About Me

Ithaca, New York
MWF, now officially 42, loves long walks on the beach and laughing with friends ... oh, wait. By day, I'm a mid-level university administrator reluctant to be more specific on a public forum. Nights and weekends, though, I'm a homebody with strong nerdist leanings. I'm never happier than when I'm chatting around the fire, playing board games, cooking up some pasta, and/or road-tripping with my family and friends. I studied psychology and then labor economics in school, and I work in higher education. From time to time I get smug, obsessive, or just plain boring about some combination of these topics, especially when inequality, parenting, or consumer culture are involved. You have been warned.

Friday, August 10, 2012

#70: Under the Banner of Heaven

Under the Banner of Heaven: A Story of Violent Faith
by Jon Krakauer
(New York: Doubleday, 2003)
 Summary:
"Jon Krakauer's literary reputation rests on insightful chronicles of lives conducted at the outer limits. In Under the Banner of Heaven, he shifts his focus from extremes of physical adventure to extremes of religious belief within our own borders. At the core of his book is an appalling double murder committed by a pair of Mormon Fundamentalist brothers, Ron and Dan Lafferty, who insist they received a revelation from God commanding them to kill their blameless victims. Beginning with a meticulously researched account of this crime, Krakauer constructs a multilayered, bone-chilling narrative of messianic delusion, savage violence, and unyielding faith. In the process, he uncovers a shadowy offshoot of America's fastest-growing religion, analyzes the abduction of fourteen-year-old Elizabeth Smart (and her forced 'marriage' to her polygamous kidnapper), and raises provocative questions about the nature of religious belief.

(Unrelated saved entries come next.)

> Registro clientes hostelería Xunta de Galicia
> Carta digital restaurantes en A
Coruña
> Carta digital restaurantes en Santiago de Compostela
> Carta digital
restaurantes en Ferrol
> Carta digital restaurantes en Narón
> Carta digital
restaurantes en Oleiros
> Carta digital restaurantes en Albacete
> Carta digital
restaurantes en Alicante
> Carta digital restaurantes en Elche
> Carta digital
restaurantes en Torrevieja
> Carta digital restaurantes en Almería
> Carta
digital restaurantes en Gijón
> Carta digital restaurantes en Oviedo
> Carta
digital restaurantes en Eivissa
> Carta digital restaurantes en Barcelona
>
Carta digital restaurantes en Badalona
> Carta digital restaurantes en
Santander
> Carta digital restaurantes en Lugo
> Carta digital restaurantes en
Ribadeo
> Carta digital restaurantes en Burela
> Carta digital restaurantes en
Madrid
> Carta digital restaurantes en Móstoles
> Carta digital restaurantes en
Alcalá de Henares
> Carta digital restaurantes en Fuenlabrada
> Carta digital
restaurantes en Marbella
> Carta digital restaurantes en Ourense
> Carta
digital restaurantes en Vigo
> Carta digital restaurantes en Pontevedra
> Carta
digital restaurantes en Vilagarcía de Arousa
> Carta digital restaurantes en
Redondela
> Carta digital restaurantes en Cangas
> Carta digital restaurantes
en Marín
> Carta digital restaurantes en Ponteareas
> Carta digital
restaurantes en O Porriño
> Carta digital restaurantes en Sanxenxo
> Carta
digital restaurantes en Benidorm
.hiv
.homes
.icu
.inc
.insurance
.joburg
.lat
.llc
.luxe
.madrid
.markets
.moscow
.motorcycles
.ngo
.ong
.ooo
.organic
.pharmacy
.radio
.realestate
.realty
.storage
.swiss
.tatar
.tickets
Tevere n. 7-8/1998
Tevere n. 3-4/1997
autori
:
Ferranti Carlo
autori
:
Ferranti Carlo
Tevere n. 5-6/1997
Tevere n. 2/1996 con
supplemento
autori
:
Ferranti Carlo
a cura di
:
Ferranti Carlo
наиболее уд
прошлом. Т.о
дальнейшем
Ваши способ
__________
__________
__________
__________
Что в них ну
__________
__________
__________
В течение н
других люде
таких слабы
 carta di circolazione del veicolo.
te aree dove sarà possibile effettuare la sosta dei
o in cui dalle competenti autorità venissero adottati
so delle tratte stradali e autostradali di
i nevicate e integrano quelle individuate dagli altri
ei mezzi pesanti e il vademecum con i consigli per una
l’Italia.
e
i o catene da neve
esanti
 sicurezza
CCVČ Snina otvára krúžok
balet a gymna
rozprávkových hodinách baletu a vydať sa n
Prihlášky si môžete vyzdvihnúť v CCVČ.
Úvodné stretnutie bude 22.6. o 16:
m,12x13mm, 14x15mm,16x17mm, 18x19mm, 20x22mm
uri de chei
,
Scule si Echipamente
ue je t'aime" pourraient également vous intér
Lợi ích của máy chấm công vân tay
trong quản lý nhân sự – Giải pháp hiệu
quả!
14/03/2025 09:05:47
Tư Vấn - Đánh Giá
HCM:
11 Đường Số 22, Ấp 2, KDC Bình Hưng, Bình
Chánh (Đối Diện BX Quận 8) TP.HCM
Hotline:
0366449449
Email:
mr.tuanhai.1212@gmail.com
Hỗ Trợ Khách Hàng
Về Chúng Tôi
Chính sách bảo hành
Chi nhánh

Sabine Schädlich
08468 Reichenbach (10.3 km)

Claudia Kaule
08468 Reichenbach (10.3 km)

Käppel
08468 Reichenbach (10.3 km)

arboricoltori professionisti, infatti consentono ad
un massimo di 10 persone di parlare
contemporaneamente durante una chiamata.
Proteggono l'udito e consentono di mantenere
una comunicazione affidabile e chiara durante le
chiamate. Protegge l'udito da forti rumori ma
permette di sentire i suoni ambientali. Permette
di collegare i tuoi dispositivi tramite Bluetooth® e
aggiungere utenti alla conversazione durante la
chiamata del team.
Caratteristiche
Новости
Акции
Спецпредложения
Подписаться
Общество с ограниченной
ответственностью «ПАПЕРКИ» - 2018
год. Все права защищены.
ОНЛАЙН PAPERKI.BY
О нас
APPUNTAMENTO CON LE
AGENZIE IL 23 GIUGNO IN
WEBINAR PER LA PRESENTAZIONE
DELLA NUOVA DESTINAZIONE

"Krakauer takes readers inside isolated communities in the American West, Canada, and Mexico, where some forty thousand Mormon Fundamentalists believe that the mainstream Mormon Church went unforgivably astray when it renounced polygamy. Defying both civil authorities and the Mormon establishment in Salt Lake City, the leaders of these outlaw sects are zealots who answer only to God. Marrying prodigiously and with virtual impunity (the leader of the largest fundamentalist church took seventy-five 'plural wives,' several of whom were wed to him when they were fourteen or fifteen and he was in his eighties), fundamendalist prophets exercise absolute control over the lives of their followers and preach that any day now this world will be swept clean in a hurricane of fire, sparing only their most obedient adherents.

"Weaving the story of the Lafferty brothers and their fantastical brethren with a clear-eyed look at Mormonism's violent past, Krakauer examines the underbelly of the United States' most successful homegrown faith and finds a distinctly American brand of religious extremism. The result is vintage Krakauer, an utterly compelling work of nonfiction that illuminates an otherwise confounding realm of human behavior."

Opening Line:
"Almost everyone in Utah County has heard of the Lafferty boys."


My Take:
I'll give Krakauer credit, and assume that much of what he describes was more shocking when he first published his book 9 years ago, before so many similar news and fiction accounts have been aired. That said, it's a good book and I still like his work, but would have liked him to have focused more on contemporary Mormon Fundamentalism and less on the history of Mormonism. I know his point is that the faith's violent past somehow leads to the fundamentalist horrors that bubble up now and again, but he doesn't sufficiently convince the reader how Mormonism is different in this regard from, oh, Judaism or Christianity -- both of which have plenty of violence in their own histories. Is it just because Mormonism is more hierarchical and values absolute obedience more highly? Or is there something else? A decent read, but again, the history seemed a bit too Wild West for my liking without a clear explanation of how it got us (or Mormon Fundamentalists, anyway) where we (they) are now.